Activity A: According to the article on investing lessons from Warren Buffett's 2016 shareholder letter, how many pages long is the full letter?
Activity B: Write the next part of the article on investing lessons from Warren Buffett's 2016 shareholder letter, starting after its last sentence.
====== Study text
Top 5 investing lessons from Warren Buffett's shareholders letters 2016

You must be knowing Warren Buffett if you are in the world of investments for quite some time. He is one of the biggest and most successful investor in the world. There isn’t anything more valuable to an investor community (especially long term) than Warren Buffett letters to shareholders. These aren’t any ordinary annual letter of a company which gives updates about business operations and view about the future but a lot more than that. These letters not only covers Berkshire Hathaway’s performance and its future prospect but also contains holy investment lessons and advice. Any aspiring investor willing to build up storehouse of knowledge should surely read and re read the letters to compound the knowledge. Warren Buffett has started writing these letters since 1950’s

Though the full 28 page letter is worth reading but we have highlighted some of the important lessons for the new investors who haven’t read any report before. The following are the key lessons from shareholder letter 2016 by Warren Buffett –

1. Don’t just blindly pay for the brand name or goodwill

Simply buying stocks of companies for the sake of its goodwill or brand value may prove to be a laggard investment in the future. It’s important to understand the company’s growth potential and what it can become in the future. In simple words, it’s a wise to focus on company’s growth prospects rather than its brand name.
============
====== Dataset extract
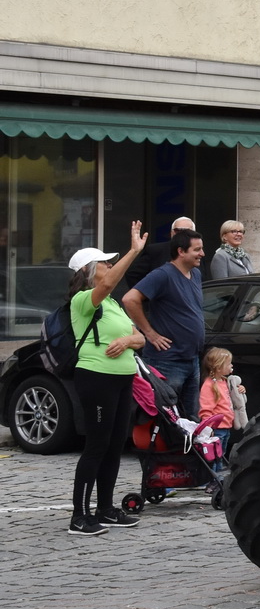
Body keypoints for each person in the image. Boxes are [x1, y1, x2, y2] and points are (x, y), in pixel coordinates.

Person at [63, 225, 150, 535]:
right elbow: (110, 283)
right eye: (105, 263)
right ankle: (79, 516)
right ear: (90, 272)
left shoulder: (112, 304)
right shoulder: (85, 300)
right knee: (97, 446)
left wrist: (128, 342)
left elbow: (139, 338)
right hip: (97, 378)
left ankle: (105, 509)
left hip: (123, 379)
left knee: (114, 446)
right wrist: (134, 252)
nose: (111, 268)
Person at [122, 229, 207, 421]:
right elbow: (130, 299)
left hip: (191, 359)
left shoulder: (196, 274)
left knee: (190, 417)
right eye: (197, 249)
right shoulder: (163, 274)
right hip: (167, 360)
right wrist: (149, 333)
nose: (202, 254)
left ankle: (182, 451)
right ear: (181, 251)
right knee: (163, 417)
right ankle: (156, 451)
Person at [123, 215, 195, 289]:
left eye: (186, 231)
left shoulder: (198, 252)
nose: (181, 234)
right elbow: (132, 274)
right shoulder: (156, 250)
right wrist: (147, 295)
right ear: (171, 233)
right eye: (177, 231)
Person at [199, 346, 236, 470]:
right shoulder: (209, 385)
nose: (231, 366)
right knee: (214, 455)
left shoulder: (224, 381)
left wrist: (241, 389)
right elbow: (206, 409)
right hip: (216, 429)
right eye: (228, 364)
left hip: (226, 427)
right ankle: (213, 479)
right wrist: (208, 428)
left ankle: (217, 477)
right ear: (219, 367)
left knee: (221, 453)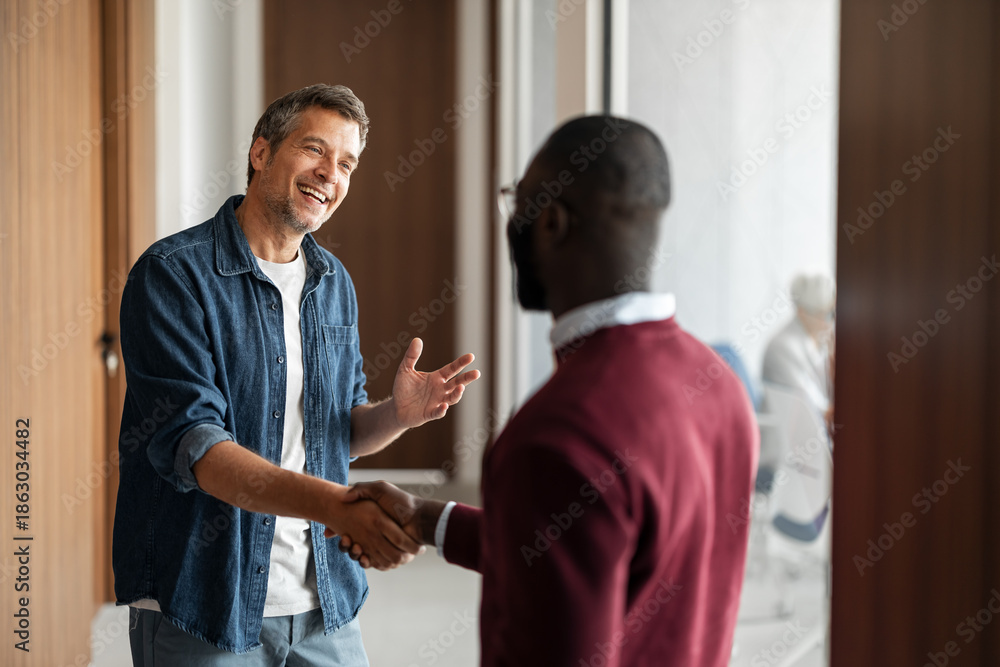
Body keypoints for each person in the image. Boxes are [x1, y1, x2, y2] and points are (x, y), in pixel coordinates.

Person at [341, 116, 759, 666]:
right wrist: (428, 520)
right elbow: (590, 547)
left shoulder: (557, 434)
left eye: (517, 201)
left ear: (553, 223)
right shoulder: (721, 387)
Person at [114, 84, 479, 665]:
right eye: (314, 150)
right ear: (261, 152)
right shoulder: (172, 276)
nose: (329, 174)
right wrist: (335, 505)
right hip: (206, 599)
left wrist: (396, 416)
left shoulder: (333, 282)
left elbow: (334, 434)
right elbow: (198, 448)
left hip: (322, 600)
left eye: (347, 163)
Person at [761, 273, 836, 426]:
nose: (831, 322)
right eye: (828, 315)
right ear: (802, 312)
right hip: (792, 439)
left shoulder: (818, 342)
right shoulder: (782, 348)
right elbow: (817, 409)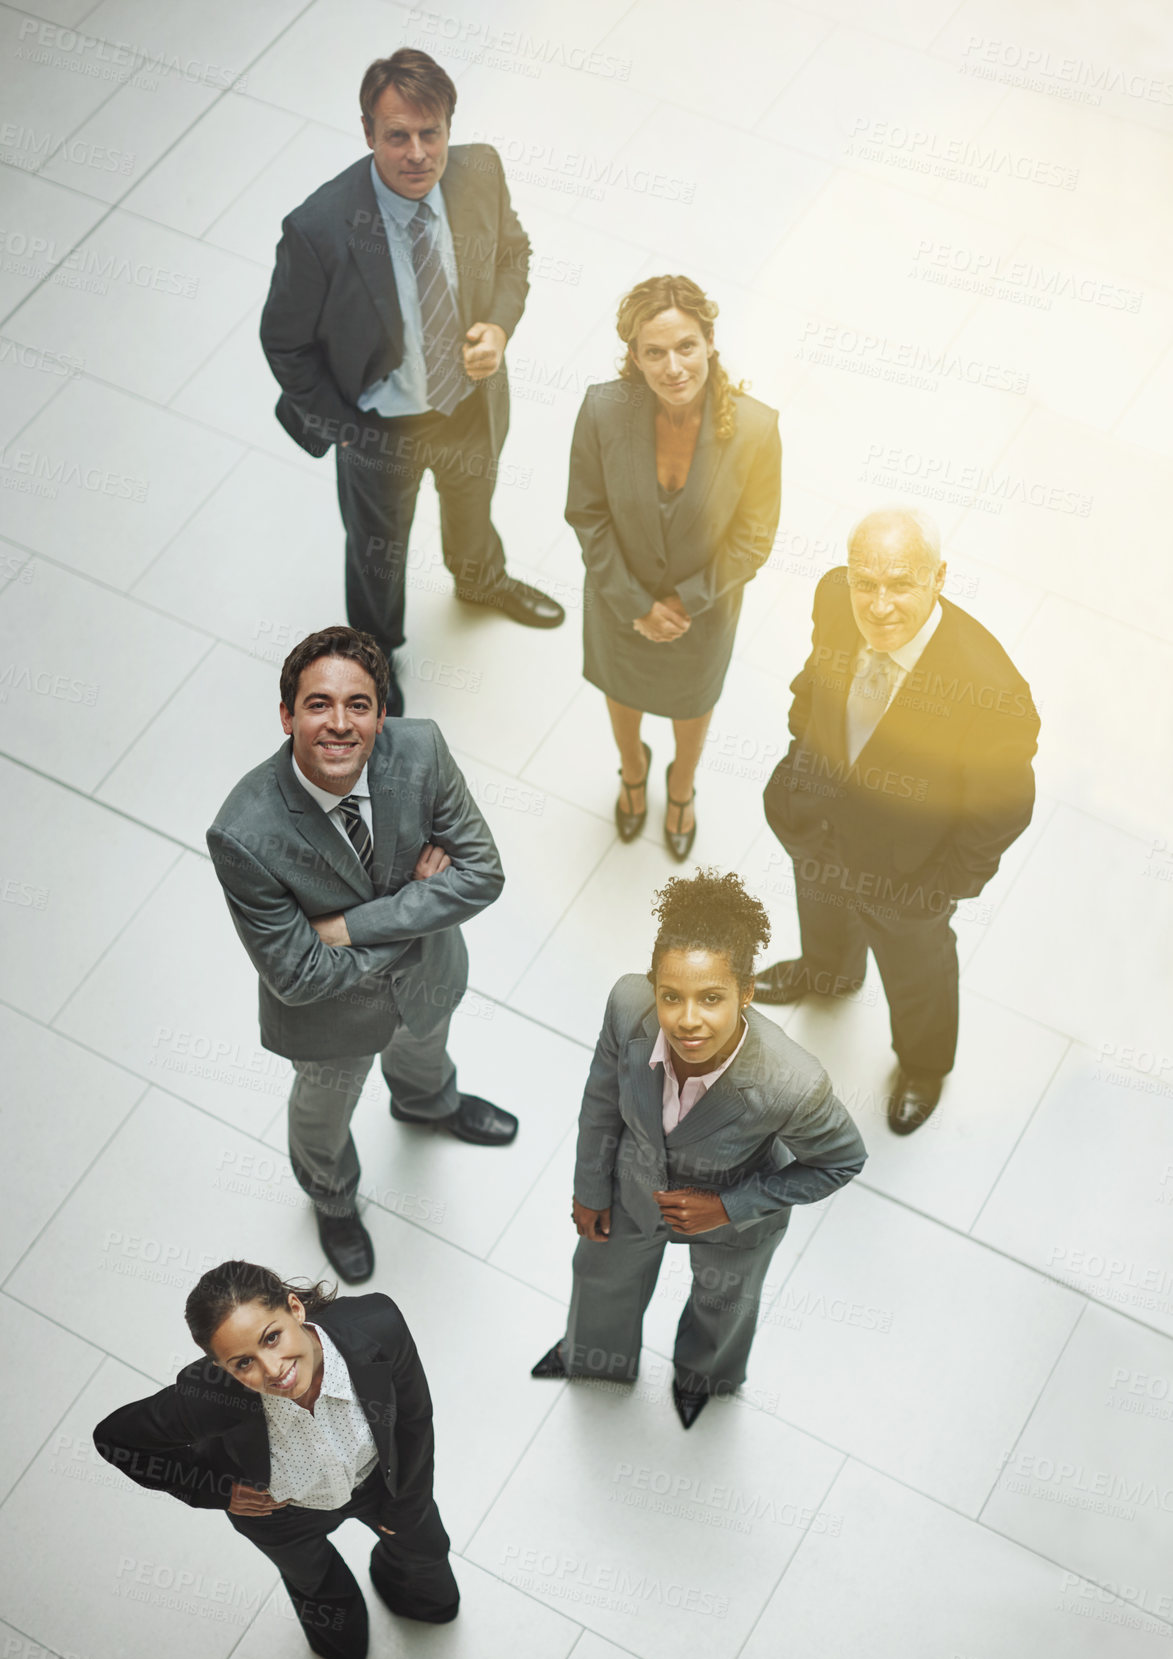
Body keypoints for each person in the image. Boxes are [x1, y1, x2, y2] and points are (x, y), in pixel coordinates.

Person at [206, 626, 516, 1284]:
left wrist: (350, 924)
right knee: (323, 1114)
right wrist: (419, 901)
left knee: (425, 1050)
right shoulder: (243, 831)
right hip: (328, 1021)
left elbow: (482, 874)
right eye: (318, 704)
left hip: (429, 979)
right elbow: (297, 972)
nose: (339, 723)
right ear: (287, 715)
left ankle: (426, 1103)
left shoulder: (421, 749)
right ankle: (333, 1199)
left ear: (381, 713)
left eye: (358, 704)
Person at [260, 47, 563, 713]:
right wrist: (345, 432)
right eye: (397, 136)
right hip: (376, 429)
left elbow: (513, 254)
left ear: (450, 128)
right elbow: (283, 341)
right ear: (368, 133)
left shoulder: (479, 172)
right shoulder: (319, 229)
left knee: (472, 503)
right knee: (377, 552)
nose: (418, 153)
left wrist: (499, 328)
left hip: (468, 405)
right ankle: (375, 652)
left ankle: (480, 579)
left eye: (432, 133)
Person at [531, 870, 865, 1429]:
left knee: (723, 1304)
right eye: (671, 996)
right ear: (652, 985)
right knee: (600, 1275)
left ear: (747, 993)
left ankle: (702, 1381)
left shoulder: (792, 1081)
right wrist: (589, 1188)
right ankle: (593, 1362)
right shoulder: (625, 1004)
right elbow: (601, 1099)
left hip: (735, 1219)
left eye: (712, 998)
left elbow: (841, 1161)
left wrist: (728, 1206)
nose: (688, 1020)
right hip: (632, 1188)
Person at [757, 508, 1040, 1134]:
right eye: (867, 582)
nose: (878, 605)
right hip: (818, 824)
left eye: (901, 584)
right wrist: (802, 758)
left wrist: (941, 887)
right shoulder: (835, 595)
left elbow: (1002, 810)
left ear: (939, 577)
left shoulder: (990, 692)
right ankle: (828, 973)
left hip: (907, 873)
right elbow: (815, 683)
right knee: (821, 903)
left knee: (918, 970)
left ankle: (923, 1063)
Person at [93, 1261, 457, 1659]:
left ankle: (402, 1585)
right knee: (318, 1590)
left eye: (272, 1337)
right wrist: (213, 1489)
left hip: (377, 1481)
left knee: (426, 1555)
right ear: (221, 1368)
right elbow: (116, 1438)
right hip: (280, 1512)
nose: (273, 1370)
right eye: (242, 1363)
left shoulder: (378, 1325)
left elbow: (413, 1418)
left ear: (295, 1310)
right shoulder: (207, 1395)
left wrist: (408, 1503)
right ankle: (342, 1642)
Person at [566, 275, 781, 860]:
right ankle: (633, 771)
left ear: (710, 341)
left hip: (702, 614)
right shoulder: (603, 410)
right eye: (654, 352)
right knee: (622, 690)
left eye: (686, 346)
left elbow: (753, 538)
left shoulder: (758, 429)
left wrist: (685, 602)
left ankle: (680, 787)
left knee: (691, 703)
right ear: (633, 356)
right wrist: (636, 604)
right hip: (616, 600)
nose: (673, 367)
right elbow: (587, 515)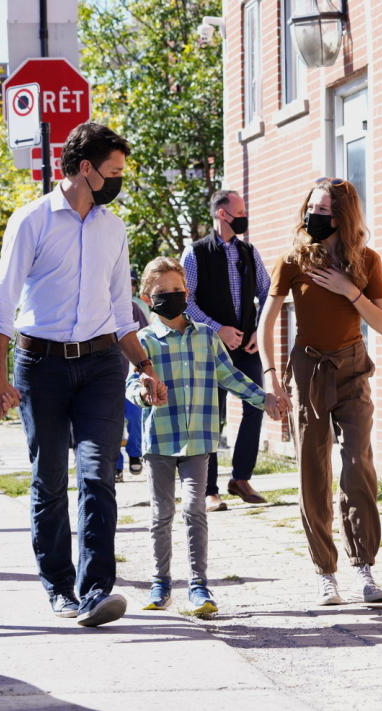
============
Output A: 28 pages

Output B:
Hence, as an investor, it’s really a bad idea to pay a very high price just behind the comfort of company’s reputation and goodwill.

2. Buy stocks during panic and fear in the market rather than selling them

India being an emerging nation is greatly impacted by events both domestic and international. The Indian stock market during geo-political events like Indo-Pak tension or during Brexit referendum saw a good correction in the stock market. Even domestic events affects market in a great way like the one saw few months back due to demonetisation.

Most people during this time was selling in panic following herd mentality but this corrections poses opportunity for long term investors as during such times you get good and fundamentally sound companies at bargain prices. After a good correction post demonetisation, market took a good rally and today made a new high on the back of BJP’s win in Uttar-Pradesh. So if anyone would have bought stocks of sound companies would have made descent gains in the latest rally in last 2-3 months.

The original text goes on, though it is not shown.